During this process, Tissue Plasminogen activator (TPA, coming from the endothelium) helps plasminogen change into plasmin and then generate d-dimer (a small protein fragment left when a blood clot dissolves).
It has been discovered that fibrinogen in blood can clot into an abnormal “amyloid” form of fibrin that (like other β-rich amyloids and prions) is relatively resistant to proteolysis (fibrinolysis).
This is strongly manifested in the platelet-poor plasma (PPP) of individuals with long COVID. The extensive fibrin amyloid microclots can persist.
In an outstanding study by Grobbelaar published in Bioscience Reports in August 2021, the biomarker S1 (or the intruding part of the spike protein) alone can induce fibrin resistance to fibrinolysis, leading to unopposed microclot formation.
When spike protein S1 was added to healthy PPP, it resulted in structural changes to β and γ fibrin(ogen), complement 3, and prothrombin. These proteins were substantially resistant to trypsinization in the presence of spike protein S1.

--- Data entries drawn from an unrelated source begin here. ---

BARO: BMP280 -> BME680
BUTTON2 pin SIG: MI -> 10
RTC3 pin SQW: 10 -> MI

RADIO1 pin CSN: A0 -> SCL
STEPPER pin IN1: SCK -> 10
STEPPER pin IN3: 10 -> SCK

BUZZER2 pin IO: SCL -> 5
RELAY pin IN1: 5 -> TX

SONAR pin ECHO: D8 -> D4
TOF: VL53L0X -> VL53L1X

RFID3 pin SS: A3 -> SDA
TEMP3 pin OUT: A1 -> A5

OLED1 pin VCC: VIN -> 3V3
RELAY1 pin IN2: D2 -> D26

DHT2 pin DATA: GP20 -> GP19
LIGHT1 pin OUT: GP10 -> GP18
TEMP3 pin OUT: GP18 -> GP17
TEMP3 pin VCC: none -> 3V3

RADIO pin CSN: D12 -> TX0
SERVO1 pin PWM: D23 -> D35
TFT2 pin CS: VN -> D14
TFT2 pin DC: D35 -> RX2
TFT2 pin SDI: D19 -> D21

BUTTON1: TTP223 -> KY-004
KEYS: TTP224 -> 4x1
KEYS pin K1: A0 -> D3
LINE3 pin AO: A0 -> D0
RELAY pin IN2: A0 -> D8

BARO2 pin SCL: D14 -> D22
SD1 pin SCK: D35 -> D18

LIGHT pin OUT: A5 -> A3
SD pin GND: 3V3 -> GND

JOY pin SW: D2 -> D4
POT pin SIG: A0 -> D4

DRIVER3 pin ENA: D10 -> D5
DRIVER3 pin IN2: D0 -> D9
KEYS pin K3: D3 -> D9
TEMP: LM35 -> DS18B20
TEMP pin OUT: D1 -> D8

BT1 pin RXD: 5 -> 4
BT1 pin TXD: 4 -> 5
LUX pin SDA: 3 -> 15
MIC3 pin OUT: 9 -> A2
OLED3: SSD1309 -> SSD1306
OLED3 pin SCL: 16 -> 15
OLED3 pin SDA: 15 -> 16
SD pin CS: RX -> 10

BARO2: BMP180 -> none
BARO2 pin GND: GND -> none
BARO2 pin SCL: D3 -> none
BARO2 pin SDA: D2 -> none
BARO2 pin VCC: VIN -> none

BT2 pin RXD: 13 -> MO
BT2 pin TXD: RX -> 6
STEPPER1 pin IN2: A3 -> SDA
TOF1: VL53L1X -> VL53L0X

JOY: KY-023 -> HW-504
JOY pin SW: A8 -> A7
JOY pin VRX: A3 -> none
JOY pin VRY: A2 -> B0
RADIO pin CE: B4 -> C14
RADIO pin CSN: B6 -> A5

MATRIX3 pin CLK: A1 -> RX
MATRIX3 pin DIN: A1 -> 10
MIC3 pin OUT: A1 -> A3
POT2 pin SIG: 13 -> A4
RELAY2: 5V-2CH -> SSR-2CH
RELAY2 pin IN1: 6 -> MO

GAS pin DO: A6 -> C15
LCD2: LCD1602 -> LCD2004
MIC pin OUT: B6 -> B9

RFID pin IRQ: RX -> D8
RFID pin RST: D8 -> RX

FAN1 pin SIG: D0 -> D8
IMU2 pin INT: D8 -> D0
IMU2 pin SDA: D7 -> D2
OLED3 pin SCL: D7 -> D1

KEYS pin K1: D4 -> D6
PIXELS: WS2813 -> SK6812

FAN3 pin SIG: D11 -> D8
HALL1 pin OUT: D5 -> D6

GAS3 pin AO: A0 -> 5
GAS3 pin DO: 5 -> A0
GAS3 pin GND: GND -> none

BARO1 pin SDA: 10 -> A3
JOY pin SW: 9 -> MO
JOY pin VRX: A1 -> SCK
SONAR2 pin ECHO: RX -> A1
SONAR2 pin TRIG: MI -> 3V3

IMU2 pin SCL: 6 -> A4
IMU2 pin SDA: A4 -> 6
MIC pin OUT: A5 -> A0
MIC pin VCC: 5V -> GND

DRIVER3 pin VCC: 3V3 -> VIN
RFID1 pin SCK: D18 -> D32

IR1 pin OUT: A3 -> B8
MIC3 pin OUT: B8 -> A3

Hence, the results suggest that the presence of spike protein in circulation may contribute to the hyper clotting status, and may cause substantial impairment of the clot dissolving process.
Such lytic impairment may result in the persistent large microclots that people have reported and which have been found in plasma samples of COVID-19 patients.
These microclots block up capillaries, and thus to limit the passage of red blood cells, and hence oxygen exchange, which can actually underpin the majority of these symptoms.
Spike Proteins Form Amyloid-Like Substance
Furthermore, to everyone’s surprise again, spike proteins are identified to present seven amyloidogenic sequences and are able to form amyloid-like substances.
In other words, these spike proteins are similar to those beta-amyloid or tau or alpha-synuclein like substances which may cause neuronal loss in Alzheimer’s or Parkinson’s disease patients.
Their structure makes it easy to form tighter string-like bonded structures with longitudinal twisting as well as cross binding, forming a fibrous-like structure visible under the microscope.
Researchers have found that plasma samples from long COVID patients still contain large anomalous (amyloid) deposits (microclots), which are resistant to fibrinolysis (compared to plasma from controls and diabetes), even after trypsinization (cell dissociation after an enzyme breaks down proteins).
After a second trypsinization, the persistent pellet deposits (microclots) were solubilized. Various inflammatory molecules substantially increased in both the supernatant and trapped in the solubilized pellet deposits of COVID-19, versus that of the control samples.
Of particular interest was a substantial increase in α(2)-antiplasmin (α2AP), various fibrinogen chains, as well as Serum Amyloid A (SAA) that were trapped in the solubilized fibrinolytic-resistant pellet deposits.
Significant abnormal amyloid microclot formation that are resistant to fibrinolysis, increased α2AP, and the surge of acute phase inflammatory molecules may therefore be central contributors in both COVID-19 infection and as well as COVID vaccine-related syndrome.
Spike Protein Inhibits Another Anti-Clot Mechanism
Spike protein is just one surprise after another.
It’s been reported that the spike protein can competitively inhibit the bindings of antithrombin and heparin cofactor II to heparin, causing abnormal increase in thrombin (clotting) activity.
SARS-CoV-2 spike proteins at a similar concentration (~10 μg/mL) as the viral load in critically ill patients can directly cause blood coagulation and thrombosis in the zebrafish model.
To summarize, these unexpected negative effects of spike protein on the dissolving process of blood clots, plus its amyloid nature, all may be the key contributory factors to the abnormal, lengthy fibrous clots observed in COVID-related conditions.